## EXERCISE INSTRUCTIONS
Each entry below should be echoed exactly, with pictures omitted.

Start of INPUT DATA

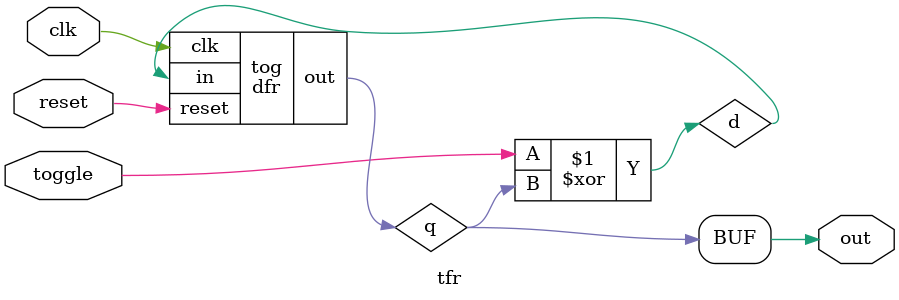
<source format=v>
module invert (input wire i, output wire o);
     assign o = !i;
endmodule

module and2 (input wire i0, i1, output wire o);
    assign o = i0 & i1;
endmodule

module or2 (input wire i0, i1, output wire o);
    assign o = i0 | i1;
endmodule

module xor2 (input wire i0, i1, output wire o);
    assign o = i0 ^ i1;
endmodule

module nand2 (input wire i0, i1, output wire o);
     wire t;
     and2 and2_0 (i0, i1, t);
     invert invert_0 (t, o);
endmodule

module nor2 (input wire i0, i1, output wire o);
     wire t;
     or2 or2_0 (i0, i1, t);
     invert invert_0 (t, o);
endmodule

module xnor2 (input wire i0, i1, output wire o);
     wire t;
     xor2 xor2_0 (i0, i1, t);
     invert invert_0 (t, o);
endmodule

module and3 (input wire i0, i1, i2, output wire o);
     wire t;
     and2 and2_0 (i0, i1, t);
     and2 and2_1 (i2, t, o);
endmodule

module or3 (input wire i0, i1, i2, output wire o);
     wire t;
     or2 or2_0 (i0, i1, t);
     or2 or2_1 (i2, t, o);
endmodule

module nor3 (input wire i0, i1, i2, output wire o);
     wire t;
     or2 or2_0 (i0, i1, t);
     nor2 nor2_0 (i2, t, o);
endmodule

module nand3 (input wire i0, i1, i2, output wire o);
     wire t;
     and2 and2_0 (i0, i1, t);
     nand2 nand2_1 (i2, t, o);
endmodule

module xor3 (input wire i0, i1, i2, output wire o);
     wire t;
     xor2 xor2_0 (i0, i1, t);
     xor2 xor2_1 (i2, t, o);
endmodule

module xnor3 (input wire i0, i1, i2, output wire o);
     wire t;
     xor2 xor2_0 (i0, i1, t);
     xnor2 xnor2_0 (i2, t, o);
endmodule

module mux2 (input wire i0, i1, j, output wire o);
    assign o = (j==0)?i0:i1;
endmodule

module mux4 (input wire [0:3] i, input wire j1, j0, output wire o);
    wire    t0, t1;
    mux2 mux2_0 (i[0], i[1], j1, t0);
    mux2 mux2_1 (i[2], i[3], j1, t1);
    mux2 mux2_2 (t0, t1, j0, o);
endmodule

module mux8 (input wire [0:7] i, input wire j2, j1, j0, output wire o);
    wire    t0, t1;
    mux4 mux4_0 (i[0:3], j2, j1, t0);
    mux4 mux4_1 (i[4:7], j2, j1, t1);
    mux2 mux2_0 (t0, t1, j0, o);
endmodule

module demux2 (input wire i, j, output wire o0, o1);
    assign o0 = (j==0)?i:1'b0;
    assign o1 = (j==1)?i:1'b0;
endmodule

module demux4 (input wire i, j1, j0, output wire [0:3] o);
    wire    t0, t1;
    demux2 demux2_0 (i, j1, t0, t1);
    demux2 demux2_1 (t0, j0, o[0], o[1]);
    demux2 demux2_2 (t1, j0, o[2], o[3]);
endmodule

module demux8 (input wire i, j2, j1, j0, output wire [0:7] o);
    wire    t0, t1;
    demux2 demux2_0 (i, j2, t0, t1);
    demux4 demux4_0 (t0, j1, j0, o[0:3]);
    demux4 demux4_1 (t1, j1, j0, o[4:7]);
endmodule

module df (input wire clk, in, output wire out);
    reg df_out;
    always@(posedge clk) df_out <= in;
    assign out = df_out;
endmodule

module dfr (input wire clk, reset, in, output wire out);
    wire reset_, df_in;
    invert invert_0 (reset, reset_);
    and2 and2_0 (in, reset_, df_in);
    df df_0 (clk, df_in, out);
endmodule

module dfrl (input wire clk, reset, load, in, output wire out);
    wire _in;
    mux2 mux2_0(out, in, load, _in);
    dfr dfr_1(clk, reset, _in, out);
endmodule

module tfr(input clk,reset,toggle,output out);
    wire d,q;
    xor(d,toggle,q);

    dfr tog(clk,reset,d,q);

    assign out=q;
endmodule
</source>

End of INPUT DATA

## COMPLETED EXERCISE
<source format=v>
module invert (input wire i, output wire o);
     assign o = !i;
endmodule

module and2 (input wire i0, i1, output wire o);
    assign o = i0 & i1;
endmodule

module or2 (input wire i0, i1, output wire o);
    assign o = i0 | i1;
endmodule

module xor2 (input wire i0, i1, output wire o);
    assign o = i0 ^ i1;
endmodule

module nand2 (input wire i0, i1, output wire o);
     wire t;
     and2 and2_0 (i0, i1, t);
     invert invert_0 (t, o);
endmodule

module nor2 (input wire i0, i1, output wire o);
     wire t;
     or2 or2_0 (i0, i1, t);
     invert invert_0 (t, o);
endmodule

module xnor2 (input wire i0, i1, output wire o);
     wire t;
     xor2 xor2_0 (i0, i1, t);
     invert invert_0 (t, o);
endmodule

module and3 (input wire i0, i1, i2, output wire o);
     wire t;
     and2 and2_0 (i0, i1, t);
     and2 and2_1 (i2, t, o);
endmodule

module or3 (input wire i0, i1, i2, output wire o);
     wire t;
     or2 or2_0 (i0, i1, t);
     or2 or2_1 (i2, t, o);
endmodule

module nor3 (input wire i0, i1, i2, output wire o);
     wire t;
     or2 or2_0 (i0, i1, t);
     nor2 nor2_0 (i2, t, o);
endmodule

module nand3 (input wire i0, i1, i2, output wire o);
     wire t;
     and2 and2_0 (i0, i1, t);
     nand2 nand2_1 (i2, t, o);
endmodule

module xor3 (input wire i0, i1, i2, output wire o);
     wire t;
     xor2 xor2_0 (i0, i1, t);
     xor2 xor2_1 (i2, t, o);
endmodule

module xnor3 (input wire i0, i1, i2, output wire o);
     wire t;
     xor2 xor2_0 (i0, i1, t);
     xnor2 xnor2_0 (i2, t, o);
endmodule

module mux2 (input wire i0, i1, j, output wire o);
    assign o = (j==0)?i0:i1;
endmodule

module mux4 (input wire [0:3] i, input wire j1, j0, output wire o);
    wire    t0, t1;
    mux2 mux2_0 (i[0], i[1], j1, t0);
    mux2 mux2_1 (i[2], i[3], j1, t1);
    mux2 mux2_2 (t0, t1, j0, o);
endmodule

module mux8 (input wire [0:7] i, input wire j2, j1, j0, output wire o);
    wire    t0, t1;
    mux4 mux4_0 (i[0:3], j2, j1, t0);
    mux4 mux4_1 (i[4:7], j2, j1, t1);
    mux2 mux2_0 (t0, t1, j0, o);
endmodule

module demux2 (input wire i, j, output wire o0, o1);
    assign o0 = (j==0)?i:1'b0;
    assign o1 = (j==1)?i:1'b0;
endmodule

module demux4 (input wire i, j1, j0, output wire [0:3] o);
    wire    t0, t1;
    demux2 demux2_0 (i, j1, t0, t1);
    demux2 demux2_1 (t0, j0, o[0], o[1]);
    demux2 demux2_2 (t1, j0, o[2], o[3]);
endmodule

module demux8 (input wire i, j2, j1, j0, output wire [0:7] o);
    wire    t0, t1;
    demux2 demux2_0 (i, j2, t0, t1);
    demux4 demux4_0 (t0, j1, j0, o[0:3]);
    demux4 demux4_1 (t1, j1, j0, o[4:7]);
endmodule

module df (input wire clk, in, output wire out);
    reg df_out;
    always@(posedge clk) df_out <= in;
    assign out = df_out;
endmodule

module dfr (input wire clk, reset, in, output wire out);
    wire reset_, df_in;
    invert invert_0 (reset, reset_);
    and2 and2_0 (in, reset_, df_in);
    df df_0 (clk, df_in, out);
endmodule

module dfrl (input wire clk, reset, load, in, output wire out);
    wire _in;
    mux2 mux2_0(out, in, load, _in);
    dfr dfr_1(clk, reset, _in, out);
endmodule

module tfr(input clk,reset,toggle,output out);
    wire d,q;
    xor(d,toggle,q);

    dfr tog(clk,reset,d,q);

    assign out=q;
endmodule
</source>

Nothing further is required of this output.